As fans, we encourage and allow for athletes to get paid higher and higher salaries each year, because we keep coming back for more.

According to Steven Kutz in a July 2016 article from Market Watch, the NFL generates roughly $13 billion in revenue each year. The MLB, NBA and NHL generated $9.5 billion, $4.8 billion, and $3.7 billion respectively in 2016.

Though a good portion of this money comes from TV deals signed with major networks, a lot of it also comes from ticket sales and merchandise. As a fan of Chicago sports, I can tell you that I have purchased insanely priced tickets to Cubs and Blackhawks games, averaging around $30-$60, with no regrets. I definitely have at least one form of apparel for the Cubs, Hawks, Bulls, Bears, and yes, even the Sox. As much as I would like to sit here and say that athletes are overpaid, considering even some rookies make more than the President of the United States, I am partly responsible for funding their paychecks.

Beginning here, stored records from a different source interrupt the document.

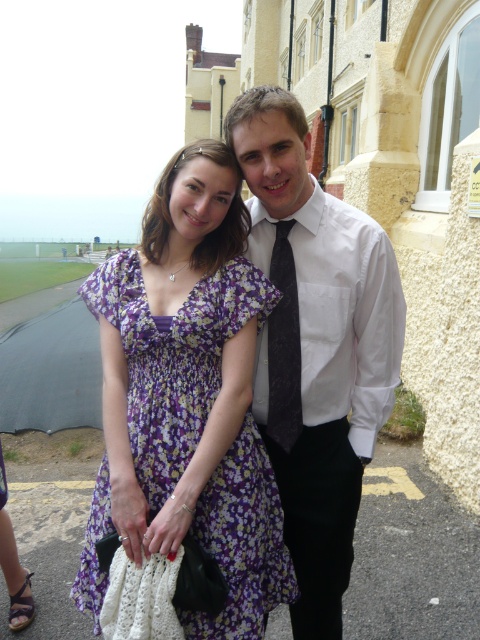
Is white smooth shirt at center to the right of floral fabric dress at center from the viewer's perspective?

Correct, you'll find white smooth shirt at center to the right of floral fabric dress at center.

Is white smooth shirt at center closer to the viewer compared to floral fabric dress at center?

No, it is behind floral fabric dress at center.

At what (x,y) coordinates should I click in order to perform the action: click on white smooth shirt at center. Please return your answer as a coordinate pair (x, y). The height and width of the screenshot is (640, 480). Looking at the image, I should click on (315, 346).

Is white smooth shirt at center taller than dark gray textured tie at center?

Yes, white smooth shirt at center is taller than dark gray textured tie at center.

Looking at this image, which is more to the right, white smooth shirt at center or dark gray textured tie at center?

white smooth shirt at center is more to the right.

Is point (241, 132) farther from camera compared to point (273, 394)?

No, it is not.

Image resolution: width=480 pixels, height=640 pixels. I want to click on white smooth shirt at center, so click(x=315, y=346).

Who is more forward, (177, 369) or (277, 380)?

Point (177, 369) is more forward.

Image resolution: width=480 pixels, height=640 pixels. I want to click on floral fabric dress at center, so click(x=172, y=356).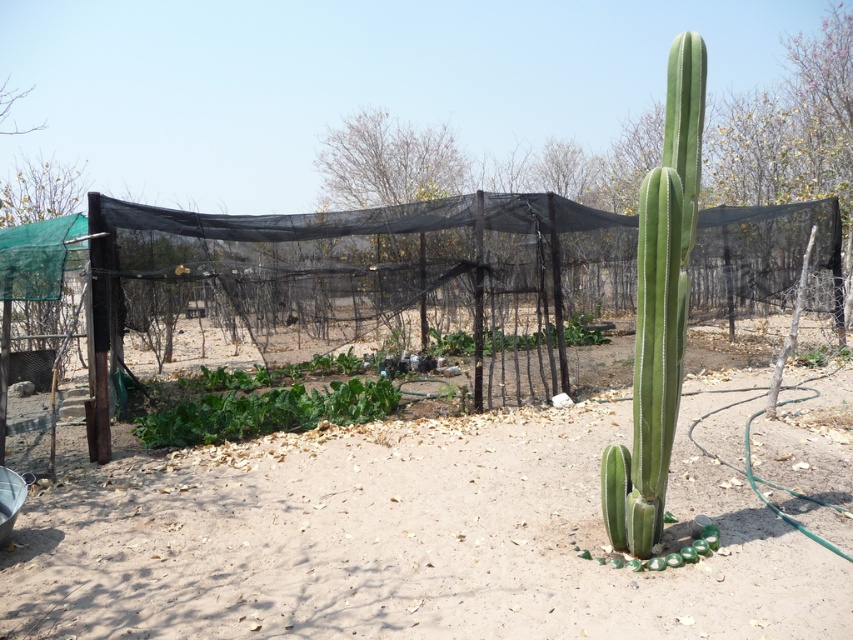
Who is taller, dirt at center or green smooth cactus at right?

Standing taller between the two is green smooth cactus at right.

Who is lower down, dirt at center or green smooth cactus at right?

Positioned lower is dirt at center.

In order to click on dirt at center in this screenshot , I will do `click(402, 538)`.

Is dirt at center positioned before green leafy at center?

That is True.

Can you confirm if dirt at center is positioned above green leafy at center?

No.

Is point (792, 612) closer to viewer compared to point (334, 403)?

That is True.

The width and height of the screenshot is (853, 640). What are the coordinates of `dirt at center` in the screenshot? It's located at (402, 538).

Between green leafy at center and green leafy plant at center, which one is positioned lower?

green leafy at center

Does green leafy at center have a greater height compared to green leafy plant at center?

Indeed, green leafy at center has a greater height compared to green leafy plant at center.

Measure the distance between green leafy at center and camera.

green leafy at center is 6.76 meters from camera.

I want to click on green leafy at center, so click(x=265, y=412).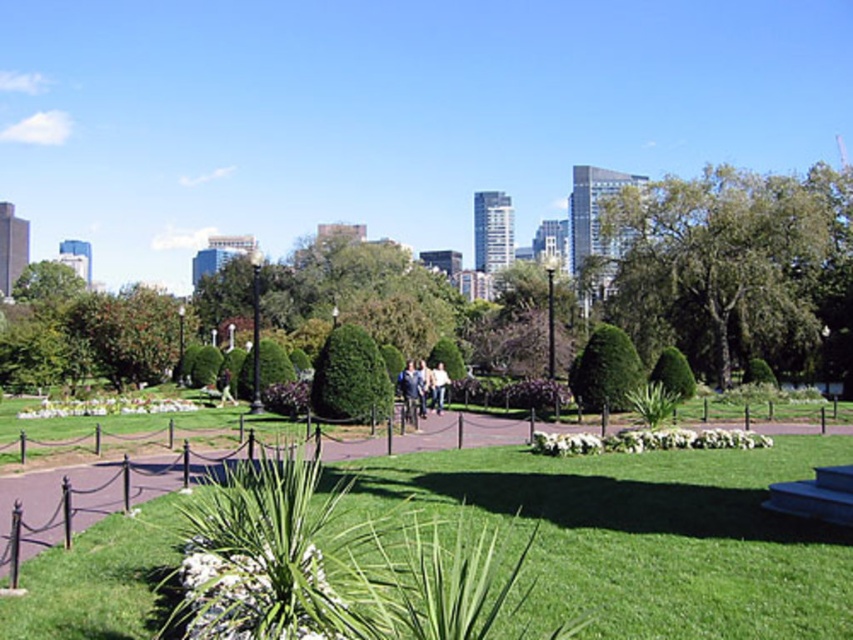
Between green leafy tree at center-right and green textured bush at center, which one is positioned higher?

green leafy tree at center-right

Does green leafy tree at center-right come in front of green textured bush at center?

No, it is behind green textured bush at center.

Which is behind, point (787, 285) or point (374, 380)?

Point (787, 285)

Find the location of `green leafy tree at center-right`. green leafy tree at center-right is located at coordinates (721, 266).

Can you confirm if green grass at center is positioned below white cotton shirt at center?

No.

Measure the distance from green grass at center to white cotton shirt at center.

green grass at center is 55.38 feet from white cotton shirt at center.

Which is behind, point (770, 452) or point (432, 397)?

Point (432, 397)

You are a GUI agent. You are given a task and a screenshot of the screen. Output one action in this format:
    pyautogui.click(x=<x>, y=<y>)
    Task: Click on the green grass at center
    This screenshot has height=640, width=853.
    Given the screenshot: What is the action you would take?
    pyautogui.click(x=648, y=536)

From the picture: Can you confirm if blue denim jeans at center is positioned to the left of white cotton shirt at center?

Yes, blue denim jeans at center is to the left of white cotton shirt at center.

Is blue denim jeans at center below white cotton shirt at center?

Incorrect, blue denim jeans at center is not positioned below white cotton shirt at center.

Which is behind, point (413, 388) or point (440, 392)?

Positioned behind is point (440, 392).

The height and width of the screenshot is (640, 853). What are the coordinates of `blue denim jeans at center` in the screenshot? It's located at (410, 392).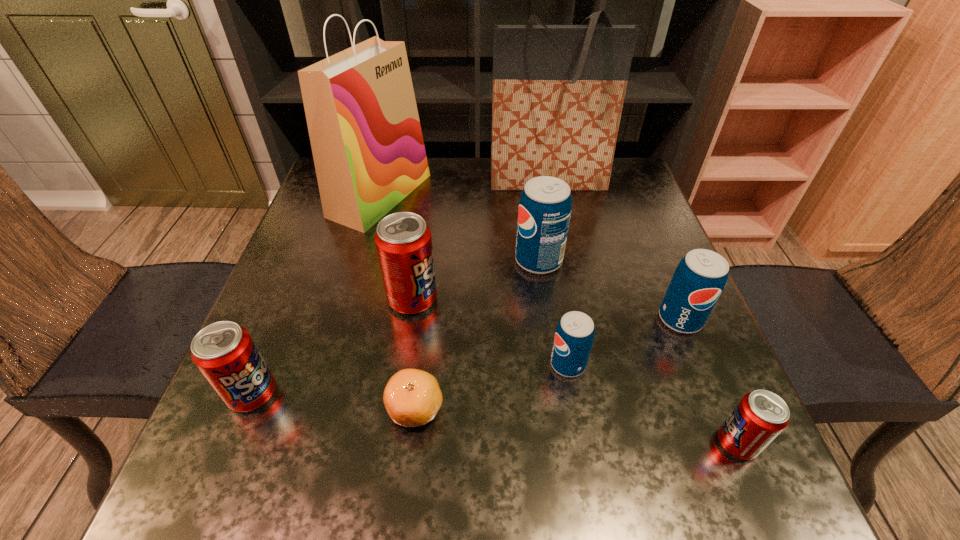
Where is `object situated at the near right corner`? The image size is (960, 540). object situated at the near right corner is located at coordinates (761, 415).

The width and height of the screenshot is (960, 540). Find the location of `free space at the far edge of the desktop`. free space at the far edge of the desktop is located at coordinates 487,202.

Where is `blank space at the left edge of the desktop`? Image resolution: width=960 pixels, height=540 pixels. blank space at the left edge of the desktop is located at coordinates (276, 283).

In the image, there is a desktop. Identify the location of free space at the right edge. (598, 222).

This screenshot has height=540, width=960. Find the location of `free space at the near left corner of the desktop`. free space at the near left corner of the desktop is located at coordinates (205, 496).

Identify the location of vacant area between the farthest blue pop and the fifth soda can from right to left. click(x=475, y=280).

Locate an element on the screen. This screenshot has height=540, width=960. free space that is in between the second smallest red soda can and the rightmost blue pop is located at coordinates (467, 356).

What are the coordinates of `free space between the biggest red soda can and the second smallest blue pop` in the screenshot? It's located at (546, 309).

Identify the location of free space between the orange clementine and the right shopping bag. This screenshot has width=960, height=540. (482, 294).

Where is `unoccupied position between the biggest blue pop and the orange clementine`? This screenshot has height=540, width=960. unoccupied position between the biggest blue pop and the orange clementine is located at coordinates (477, 334).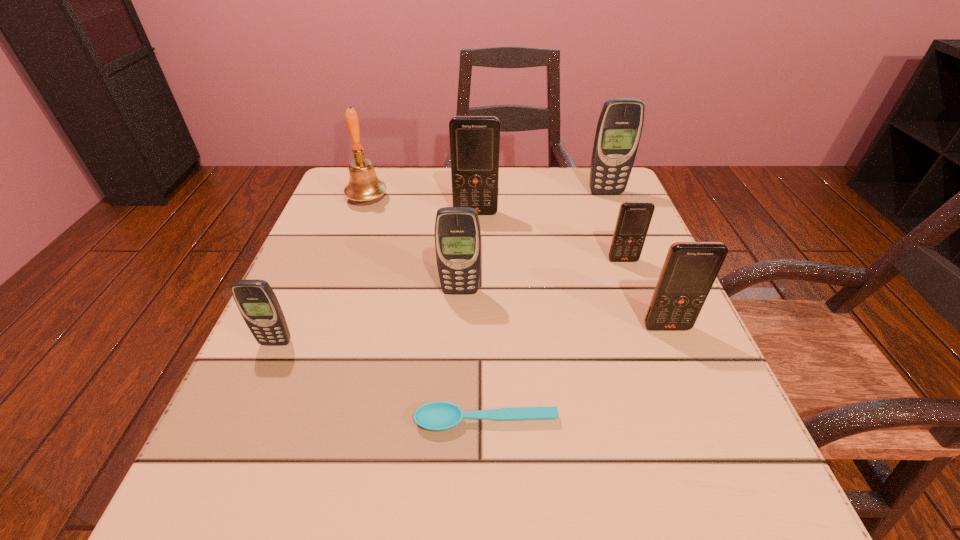
The image size is (960, 540). Find the location of `the fourth farthest object`. the fourth farthest object is located at coordinates (634, 218).

At what (x,y) coordinates should I click in order to perform the action: click on the leftmost gray cellular telephone. Please return your answer as a coordinate pair (x, y). The image size is (960, 540). Looking at the image, I should click on (255, 299).

I want to click on the smallest gray cellular telephone, so click(255, 299).

You are a GUI agent. You are given a task and a screenshot of the screen. Output one action in this format:
    pyautogui.click(x=<x>, y=<y>)
    Task: Click on the shortest object
    The image size is (960, 540).
    Given the screenshot: What is the action you would take?
    (436, 416)

Locate an element on the screen. This screenshot has height=540, width=960. spoon is located at coordinates (436, 416).

Identify the location of free space located on the screen of the biggest orange cellular telephone. The height and width of the screenshot is (540, 960). (475, 265).

This screenshot has height=540, width=960. Find the location of `vacant space located 0.170m on the screen of the rightmost gray cellular telephone`. vacant space located 0.170m on the screen of the rightmost gray cellular telephone is located at coordinates (624, 238).

Where is `blank space located 0.250m on the right of the bell`? The image size is (960, 540). blank space located 0.250m on the right of the bell is located at coordinates (493, 199).

This screenshot has height=540, width=960. Identify the location of vacant space located on the screen of the fourth nearest object. (458, 342).

Identify the location of free location located on the screen of the fifth farthest cellular telephone. This screenshot has height=540, width=960. (702, 412).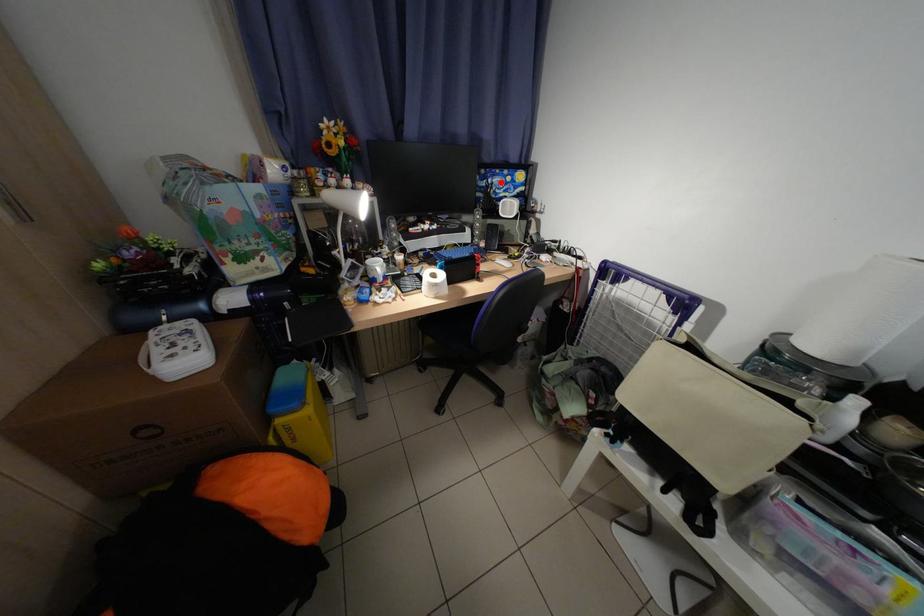
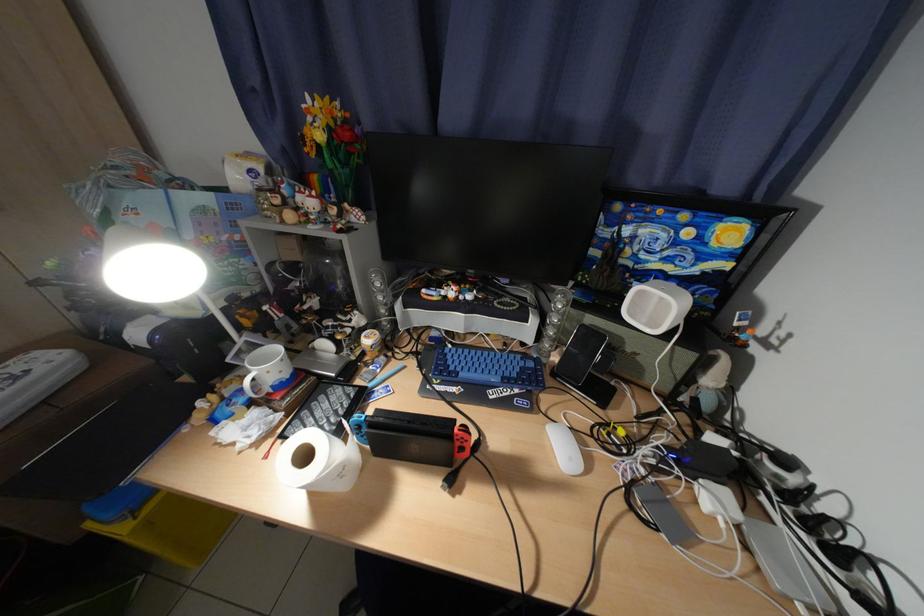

The big four are all multi-billion dollar companies, and you have to think of them in terms of a company. A successful business is only going to pay their employees what they feel they are worth.

Then you have the middle of the road employees who make above the country’s average wages. Finally, there are the department executives. These are players like Tom Brady, LeBron James and Patrick Kane, who are not only faces of the business, but also top earners for it.

My question though is where does that leave the upper management and CEO of the company?

What most people fail to realize is that professional coaches and league commissioners are making just as much, if not more, than some of these players. Now in an industry like the NFL or MLB that comes as no shock because again, these are multi-billion dollar businesses; but what about college sports?

The highest paid public employee are college coaches in 39 out of the 50 states. The highest paid public employee in the United States is Alabama’s head football coach, Nick Saban. With a winning record and a football team that is the pride of Alabama, Saban rakes in a cool $7.09 million per year. To put that into perspective, most governors of states only average $137,415, and according to the Associated Press, Alabama’s own governor, although not required to, doesn’t collect a salary.

When you take a look at the expenses of a college football team, like Alabama, compared to revenue gained, it is easy to see why Saban is paid so much.

Alicia Jessup, a contributor for Forbes, showed this comparison in an August 2013 article. Alabama spent $36.9 million that year, but brought in $82 million. Alabama was only topped by the University of Michigan and the University of Texas who spent less ($23.6 million and $25.9million respectively )and brought in more ($85.2 million and $103.8 million). Both of these team’s coaches are their state’s highest paid public employees as well.

Not all of this money comes from the government though. In a September 2016 article from 24/7 WallSt., Evan Comen said:, “The revenue stream from highly lucrative TV and other media deals and the fact that college athletes are not paid largely explain the exorbitant salaries for coaches.”

I’m guilty of watching college football every Saturday during the season, and I own gear from at least three different colleges, so again, I, as well as other fans, are still a part of the reason these coaches get paid so much.

Professional athletes and coaches have been paid lucrative salaries for years. Of course it seems crazy that a player or a coach would make more money than a doctor, lawyer, fireman, police officer, teacher, or even our president. But as fans and consumers, we keep putting the money in their pockets. We keep returning to our favorite spot on the couch, with our good friends and our usual game-day snacks every week just to watch Tom Brady throw that touchdown, LeBron James hit that three-pointer, Anthony Rizzo hit that home run , and Patrick Kane to score that goal.

Until we as fans decide to give up on our teams, they will continue to help these players make this type of money.

But as long as they keep playing, I’ll keep paying.